Auszug aus Dokument —
+ + + +
Es herrscht Aufregung nach der Lossagung Beate Zschäpes von ihren Anwälten: Wird sie nun ihr Schweigen brechen? Es wäre der einzig richtige Schritt.

Wie lange schweigt sie noch? Beate Zschäpe. Bild: dpa

N och bis 14 Uhr am Donnerstag hat Beate Zschäpe Zeit, ihre Beweggründe zu erläutern, warum sie dem NSU-Prozess in München eine radikale Wendung bescherte. Warum sie, für alle unvorhergesehen, plötzlich ihren Verteidigern das Misstrauen ausgesprochen hat.

Bisher lässt sich über Zschäpes Motive nur spekulieren. Am häufigsten wird vermutet, dass die Angeklagte – gegen das Anraten ihrer Anwälte – ihr Schweigen brechen möchte. Immerhin hatte Zschäpe schon bei ihrer Festnahme im November 2011 gesagt, sie habe sich nicht gestellt, um zu schweigen. Eine Aussage von ihr würde den Prozess komplett verändern. 14 Monate wurde bisher über die zehnfache NSU-Mordserie verhandelt, mehr als 270 Zeugen wurden gehört – mit einer Konstante: dem Schweigen Zschäpes. Dieses jetzt aufzugeben, wäre der einzig richtige Schritt.
+ + + +
Zu erledigende Aufgaben —
1. Nenne alle Zahlen, die im Textauszug zum NSU-Prozess in Ziffern geschrieben sind, jeweils mit dem Wort, auf das sie sich beziehen.
2. Führe den Textauszug zum NSU-Prozess nach seinem letzten Satz fort.
+ + + +
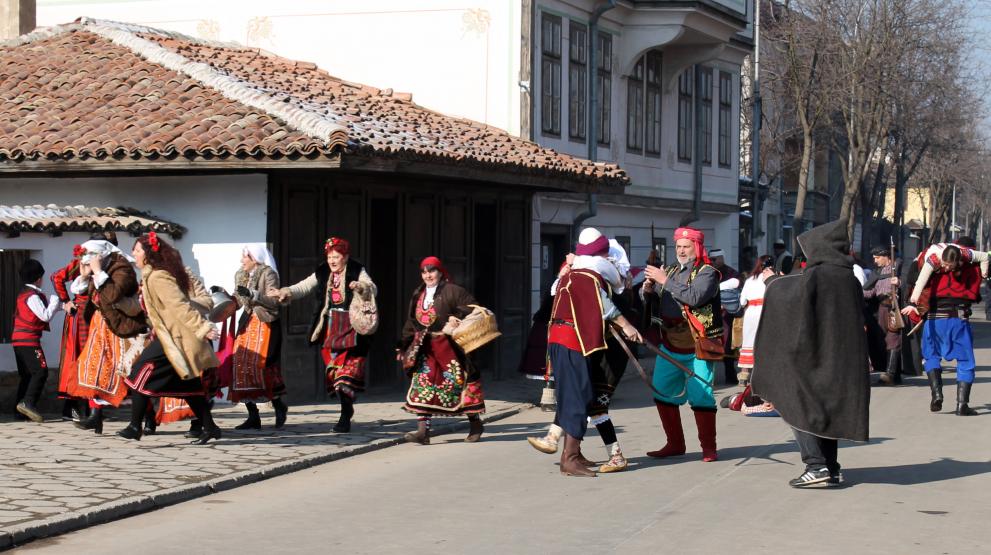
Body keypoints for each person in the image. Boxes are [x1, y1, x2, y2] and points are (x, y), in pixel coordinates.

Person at [752, 218, 869, 488]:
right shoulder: (847, 277)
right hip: (838, 356)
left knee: (796, 403)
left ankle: (815, 465)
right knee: (824, 411)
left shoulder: (822, 275)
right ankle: (831, 467)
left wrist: (771, 282)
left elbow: (791, 297)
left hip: (815, 356)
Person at [527, 240, 636, 473]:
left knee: (585, 400)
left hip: (590, 351)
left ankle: (565, 446)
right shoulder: (585, 279)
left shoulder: (576, 279)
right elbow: (607, 308)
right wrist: (627, 326)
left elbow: (610, 309)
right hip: (580, 346)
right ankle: (571, 456)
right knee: (581, 399)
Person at [119, 233, 222, 443]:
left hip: (176, 340)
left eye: (137, 250)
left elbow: (180, 306)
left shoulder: (158, 277)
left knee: (139, 374)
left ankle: (134, 426)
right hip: (168, 337)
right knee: (189, 387)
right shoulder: (150, 277)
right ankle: (210, 427)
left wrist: (202, 327)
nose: (134, 254)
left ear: (147, 254)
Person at [271, 237, 377, 433]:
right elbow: (303, 286)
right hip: (329, 327)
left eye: (336, 257)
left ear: (345, 257)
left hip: (352, 328)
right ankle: (346, 408)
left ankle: (345, 416)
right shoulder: (322, 271)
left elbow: (371, 287)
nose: (332, 261)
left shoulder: (356, 269)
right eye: (329, 257)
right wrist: (285, 292)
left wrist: (360, 287)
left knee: (346, 377)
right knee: (334, 375)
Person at [641, 226, 722, 463]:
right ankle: (675, 443)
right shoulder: (672, 269)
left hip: (698, 343)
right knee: (662, 391)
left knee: (701, 396)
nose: (682, 250)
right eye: (678, 246)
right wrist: (647, 290)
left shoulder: (708, 272)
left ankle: (709, 447)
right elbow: (655, 297)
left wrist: (664, 280)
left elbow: (694, 297)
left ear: (696, 248)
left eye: (686, 246)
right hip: (669, 343)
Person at [398, 256, 488, 444]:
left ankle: (475, 424)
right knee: (423, 384)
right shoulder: (418, 294)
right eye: (424, 271)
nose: (428, 275)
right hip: (426, 347)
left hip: (451, 348)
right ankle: (423, 432)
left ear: (440, 272)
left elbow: (474, 307)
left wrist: (455, 316)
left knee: (459, 384)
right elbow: (411, 322)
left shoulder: (453, 291)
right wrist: (403, 345)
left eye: (431, 271)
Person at [70, 239, 147, 434]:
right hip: (100, 325)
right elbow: (81, 293)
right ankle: (96, 417)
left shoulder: (123, 269)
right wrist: (85, 276)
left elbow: (112, 295)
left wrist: (97, 272)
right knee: (94, 367)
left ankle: (148, 416)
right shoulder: (98, 270)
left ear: (101, 257)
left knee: (125, 372)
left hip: (120, 327)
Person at [902, 242, 989, 416]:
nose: (946, 268)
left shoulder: (965, 255)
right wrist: (985, 273)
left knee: (931, 356)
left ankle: (937, 394)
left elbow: (916, 281)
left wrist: (913, 304)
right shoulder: (936, 261)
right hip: (958, 319)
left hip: (934, 320)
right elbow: (986, 257)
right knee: (965, 361)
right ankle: (961, 405)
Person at [226, 244, 288, 430]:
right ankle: (253, 416)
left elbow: (274, 302)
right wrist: (222, 296)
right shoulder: (241, 275)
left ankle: (279, 406)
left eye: (245, 257)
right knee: (240, 366)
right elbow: (238, 300)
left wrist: (254, 294)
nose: (241, 260)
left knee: (264, 368)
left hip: (265, 324)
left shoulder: (268, 274)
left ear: (254, 258)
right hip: (247, 324)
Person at [12, 259, 62, 422]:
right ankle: (28, 403)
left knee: (27, 375)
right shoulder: (32, 296)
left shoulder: (27, 293)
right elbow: (45, 315)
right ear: (38, 278)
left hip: (19, 340)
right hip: (28, 340)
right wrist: (56, 301)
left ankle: (19, 411)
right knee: (41, 371)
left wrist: (62, 305)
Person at [50, 243, 92, 422]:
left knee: (93, 358)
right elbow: (56, 277)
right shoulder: (80, 263)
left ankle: (93, 407)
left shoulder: (108, 264)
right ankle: (71, 406)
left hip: (96, 315)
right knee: (75, 357)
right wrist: (66, 301)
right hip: (80, 315)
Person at [863, 245, 903, 384]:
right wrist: (856, 291)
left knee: (893, 339)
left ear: (887, 256)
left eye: (878, 257)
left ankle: (890, 374)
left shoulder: (899, 267)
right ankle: (895, 375)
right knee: (884, 341)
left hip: (894, 308)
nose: (875, 261)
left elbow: (910, 284)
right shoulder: (878, 272)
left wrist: (899, 283)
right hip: (881, 309)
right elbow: (870, 292)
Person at [737, 255, 774, 385]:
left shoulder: (749, 280)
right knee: (763, 341)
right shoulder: (771, 278)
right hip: (765, 311)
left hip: (750, 312)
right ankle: (762, 374)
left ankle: (744, 375)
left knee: (748, 342)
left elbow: (742, 301)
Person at [710, 248, 741, 385]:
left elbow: (737, 285)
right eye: (711, 260)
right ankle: (708, 378)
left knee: (727, 347)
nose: (712, 262)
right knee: (709, 348)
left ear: (721, 258)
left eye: (714, 259)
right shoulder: (708, 272)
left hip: (726, 317)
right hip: (710, 315)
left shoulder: (731, 272)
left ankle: (730, 376)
+ + + +
Antworten nach Aufgaben —
1.
- 14 (Uhr)
- 2011 (November 2011)
- 14 (Monate)
- 270 (Zeugen)

2.
Denn inzwischen summieren sich die Aussagen, die die Angeklagte belasten. Frühere Weggefährten schilderten sie als „gleichberechtigten“ Teil des Terroristentrios, vom Rechtsextremismus überzeugt und auch bereit, bei „Aktionen“ mitzumischen. Längst hat sich ein Bild verfestigt: das der resoluten Managerin des Trios, die ihre Uwes im Griff hatte. Bleibt es dabei, dürfte einer sehr langen Haftstrafe wenig im Wege stehen.

Für Zschäpe würde es also durchaus Sinn machen, ihre Version der Geschichte zu erzählen. Leicht aber würde das nicht. Denn jetzt, knapp drei Jahre nach Ende des NSU, zu beteuern, nichts von den Morden ihrer beiden Weggefährten gewusst und dies bisher nur nicht gesagt zu haben – es dürfte kaum überzeugen.

Dennoch könnte das Gericht ihre Aussagen würdigen. Denn noch immer sind Fragen offen, die womöglich nur Zschäpe beantworten kann. Wann entschlossen sich die drei, mit dem Morden zu beginnen? Gab es weitere Helfer des Trios? Wie wählten sie ihre Opfer aus? Und wie passt der Mord an der Polizistin Michèle Kiesewetter in die Serie?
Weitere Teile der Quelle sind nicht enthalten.